Written task: Update the items below by replacing "Airsoft" with "Paintball", keeping everything else unchanged.

#### Input data ####

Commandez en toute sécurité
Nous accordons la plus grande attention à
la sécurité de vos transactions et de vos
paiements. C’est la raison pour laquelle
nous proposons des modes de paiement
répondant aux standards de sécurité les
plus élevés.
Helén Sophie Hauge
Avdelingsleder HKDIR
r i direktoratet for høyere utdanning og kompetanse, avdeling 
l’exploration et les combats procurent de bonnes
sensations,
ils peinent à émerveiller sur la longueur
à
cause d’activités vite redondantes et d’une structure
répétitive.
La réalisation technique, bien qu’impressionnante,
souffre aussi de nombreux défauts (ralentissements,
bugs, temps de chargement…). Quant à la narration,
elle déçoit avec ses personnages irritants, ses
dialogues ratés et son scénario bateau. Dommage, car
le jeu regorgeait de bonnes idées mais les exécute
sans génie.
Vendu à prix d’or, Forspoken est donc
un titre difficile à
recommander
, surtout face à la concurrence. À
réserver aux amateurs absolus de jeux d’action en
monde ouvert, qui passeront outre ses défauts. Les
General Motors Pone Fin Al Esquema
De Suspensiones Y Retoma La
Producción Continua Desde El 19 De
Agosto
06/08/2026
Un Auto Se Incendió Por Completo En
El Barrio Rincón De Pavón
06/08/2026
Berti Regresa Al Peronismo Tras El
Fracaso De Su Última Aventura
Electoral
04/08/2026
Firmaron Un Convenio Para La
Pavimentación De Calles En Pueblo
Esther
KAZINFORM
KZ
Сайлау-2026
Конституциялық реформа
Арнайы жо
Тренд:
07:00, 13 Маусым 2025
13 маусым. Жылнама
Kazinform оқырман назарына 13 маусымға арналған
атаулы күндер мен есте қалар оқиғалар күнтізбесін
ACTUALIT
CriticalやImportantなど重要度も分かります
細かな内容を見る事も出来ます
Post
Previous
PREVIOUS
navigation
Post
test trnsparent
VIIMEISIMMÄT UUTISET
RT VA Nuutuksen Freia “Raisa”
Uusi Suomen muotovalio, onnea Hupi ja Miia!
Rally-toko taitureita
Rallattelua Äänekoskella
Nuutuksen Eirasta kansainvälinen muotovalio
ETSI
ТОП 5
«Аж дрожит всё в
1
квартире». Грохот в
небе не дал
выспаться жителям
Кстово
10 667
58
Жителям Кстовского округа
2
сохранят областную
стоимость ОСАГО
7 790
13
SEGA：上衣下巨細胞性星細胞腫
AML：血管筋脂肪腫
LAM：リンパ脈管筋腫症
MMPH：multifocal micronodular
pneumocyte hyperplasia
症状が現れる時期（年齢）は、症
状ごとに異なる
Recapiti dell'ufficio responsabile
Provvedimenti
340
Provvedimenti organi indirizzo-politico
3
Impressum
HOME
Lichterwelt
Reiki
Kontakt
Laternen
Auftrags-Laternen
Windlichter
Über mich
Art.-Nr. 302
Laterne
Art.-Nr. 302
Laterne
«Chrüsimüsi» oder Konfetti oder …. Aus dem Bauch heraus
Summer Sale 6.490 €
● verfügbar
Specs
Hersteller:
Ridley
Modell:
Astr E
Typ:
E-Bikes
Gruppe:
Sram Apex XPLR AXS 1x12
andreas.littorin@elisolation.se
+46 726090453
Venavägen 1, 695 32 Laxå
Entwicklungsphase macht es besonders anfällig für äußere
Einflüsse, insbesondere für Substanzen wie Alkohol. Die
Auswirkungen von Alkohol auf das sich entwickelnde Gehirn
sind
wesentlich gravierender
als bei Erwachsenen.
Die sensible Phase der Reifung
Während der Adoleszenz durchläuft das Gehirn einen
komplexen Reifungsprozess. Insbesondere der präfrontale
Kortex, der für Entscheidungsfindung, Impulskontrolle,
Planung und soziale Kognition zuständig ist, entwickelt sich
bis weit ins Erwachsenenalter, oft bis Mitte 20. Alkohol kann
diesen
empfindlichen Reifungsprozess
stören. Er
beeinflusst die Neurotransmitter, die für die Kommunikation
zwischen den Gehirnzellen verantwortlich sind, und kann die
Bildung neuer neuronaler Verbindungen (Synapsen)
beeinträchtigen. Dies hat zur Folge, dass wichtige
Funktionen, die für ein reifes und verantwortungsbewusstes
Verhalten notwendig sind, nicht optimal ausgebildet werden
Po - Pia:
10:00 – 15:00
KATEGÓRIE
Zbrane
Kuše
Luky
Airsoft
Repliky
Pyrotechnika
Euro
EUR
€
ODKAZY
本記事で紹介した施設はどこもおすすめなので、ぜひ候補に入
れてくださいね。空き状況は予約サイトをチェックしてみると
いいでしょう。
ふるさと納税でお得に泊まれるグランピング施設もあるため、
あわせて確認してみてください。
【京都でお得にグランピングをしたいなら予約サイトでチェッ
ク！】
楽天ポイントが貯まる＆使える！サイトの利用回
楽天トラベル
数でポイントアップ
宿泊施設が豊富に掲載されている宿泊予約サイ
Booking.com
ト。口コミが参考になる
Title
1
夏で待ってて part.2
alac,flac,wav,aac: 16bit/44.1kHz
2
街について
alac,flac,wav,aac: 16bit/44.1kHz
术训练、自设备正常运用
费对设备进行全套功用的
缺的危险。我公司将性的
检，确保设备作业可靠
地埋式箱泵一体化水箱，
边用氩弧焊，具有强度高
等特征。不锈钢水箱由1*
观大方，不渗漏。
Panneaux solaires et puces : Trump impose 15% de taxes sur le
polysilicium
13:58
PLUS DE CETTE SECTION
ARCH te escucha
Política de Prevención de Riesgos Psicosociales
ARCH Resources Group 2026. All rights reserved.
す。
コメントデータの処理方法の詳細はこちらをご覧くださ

####

Answer space:
Commandez en toute sécurité
Nous accordons la plus grande attention à
la sécurité de vos transactions et de vos
paiements. C’est la raison pour laquelle
nous proposons des modes de paiement
répondant aux standards de sécurité les
plus élevés.
Helén Sophie Hauge
Avdelingsleder HKDIR
r i direktoratet for høyere utdanning og kompetanse, avdeling 
l’exploration et les combats procurent de bonnes
sensations,
ils peinent à émerveiller sur la longueur
à
cause d’activités vite redondantes et d’une structure
répétitive.
La réalisation technique, bien qu’impressionnante,
souffre aussi de nombreux défauts (ralentissements,
bugs, temps de chargement…). Quant à la narration,
elle déçoit avec ses personnages irritants, ses
dialogues ratés et son scénario bateau. Dommage, car
le jeu regorgeait de bonnes idées mais les exécute
sans génie.
Vendu à prix d’or, Forspoken est donc
un titre difficile à
recommander
, surtout face à la concurrence. À
réserver aux amateurs absolus de jeux d’action en
monde ouvert, qui passeront outre ses défauts. Les
General Motors Pone Fin Al Esquema
De Suspensiones Y Retoma La
Producción Continua Desde El 19 De
Agosto
06/08/2026
Un Auto Se Incendió Por Completo En
El Barrio Rincón De Pavón
06/08/2026
Berti Regresa Al Peronismo Tras El
Fracaso De Su Última Aventura
Electoral
04/08/2026
Firmaron Un Convenio Para La
Pavimentación De Calles En Pueblo
Esther
KAZINFORM
KZ
Сайлау-2026
Конституциялық реформа
Арнайы жо
Тренд:
07:00, 13 Маусым 2025
13 маусым. Жылнама
Kazinform оқырман назарына 13 маусымға арналған
атаулы күндер мен есте қалар оқиғалар күнтізбесін
ACTUALIT
CriticalやImportantなど重要度も分かります
細かな内容を見る事も出来ます
Post
Previous
PREVIOUS
navigation
Post
test trnsparent
VIIMEISIMMÄT UUTISET
RT VA Nuutuksen Freia “Raisa”
Uusi Suomen muotovalio, onnea Hupi ja Miia!
Rally-toko taitureita
Rallattelua Äänekoskella
Nuutuksen Eirasta kansainvälinen muotovalio
ETSI
ТОП 5
«Аж дрожит всё в
1
квартире». Грохот в
небе не дал
выспаться жителям
Кстово
10 667
58
Жителям Кстовского округа
2
сохранят областную
стоимость ОСАГО
7 790
13
SEGA：上衣下巨細胞性星細胞腫
AML：血管筋脂肪腫
LAM：リンパ脈管筋腫症
MMPH：multifocal micronodular
pneumocyte hyperplasia
症状が現れる時期（年齢）は、症
状ごとに異なる
Recapiti dell'ufficio responsabile
Provvedimenti
340
Provvedimenti organi indirizzo-politico
3
Impressum
HOME
Lichterwelt
Reiki
Kontakt
Laternen
Auftrags-Laternen
Windlichter
Über mich
Art.-Nr. 302
Laterne
Art.-Nr. 302
Laterne
«Chrüsimüsi» oder Konfetti oder …. Aus dem Bauch heraus
Summer Sale 6.490 €
● verfügbar
Specs
Hersteller:
Ridley
Modell:
Astr E
Typ:
E-Bikes
Gruppe:
Sram Apex XPLR AXS 1x12
andreas.littorin@elisolation.se
+46 726090453
Venavägen 1, 695 32 Laxå
Entwicklungsphase macht es besonders anfällig für äußere
Einflüsse, insbesondere für Substanzen wie Alkohol. Die
Auswirkungen von Alkohol auf das sich entwickelnde Gehirn
sind
wesentlich gravierender
als bei Erwachsenen.
Die sensible Phase der Reifung
Während der Adoleszenz durchläuft das Gehirn einen
komplexen Reifungsprozess. Insbesondere der präfrontale
Kortex, der für Entscheidungsfindung, Impulskontrolle,
Planung und soziale Kognition zuständig ist, entwickelt sich
bis weit ins Erwachsenenalter, oft bis Mitte 20. Alkohol kann
diesen
empfindlichen Reifungsprozess
stören. Er
beeinflusst die Neurotransmitter, die für die Kommunikation
zwischen den Gehirnzellen verantwortlich sind, und kann die
Bildung neuer neuronaler Verbindungen (Synapsen)
beeinträchtigen. Dies hat zur Folge, dass wichtige
Funktionen, die für ein reifes und verantwortungsbewusstes
Verhalten notwendig sind, nicht optimal ausgebildet werden
Po - Pia:
10:00 – 15:00
KATEGÓRIE
Zbrane
Kuše
Luky
Paintball
Repliky
Pyrotechnika
Euro
EUR
€
ODKAZY
本記事で紹介した施設はどこもおすすめなので、ぜひ候補に入
れてくださいね。空き状況は予約サイトをチェックしてみると
いいでしょう。
ふるさと納税でお得に泊まれるグランピング施設もあるため、
あわせて確認してみてください。
【京都でお得にグランピングをしたいなら予約サイトでチェッ
ク！】
楽天ポイントが貯まる＆使える！サイトの利用回
楽天トラベル
数でポイントアップ
宿泊施設が豊富に掲載されている宿泊予約サイ
Booking.com
ト。口コミが参考になる
Title
1
夏で待ってて part.2
alac,flac,wav,aac: 16bit/44.1kHz
2
街について
alac,flac,wav,aac: 16bit/44.1kHz
术训练、自设备正常运用
费对设备进行全套功用的
缺的危险。我公司将性的
检，确保设备作业可靠
地埋式箱泵一体化水箱，
边用氩弧焊，具有强度高
等特征。不锈钢水箱由1*
观大方，不渗漏。
Panneaux solaires et puces : Trump impose 15% de taxes sur le
polysilicium
13:58
PLUS DE CETTE SECTION
ARCH te escucha
Política de Prevención de Riesgos Psicosociales
ARCH Resources Group 2026. All rights reserved.
す。
コメントデータの処理方法の詳細はこちらをご覧くださ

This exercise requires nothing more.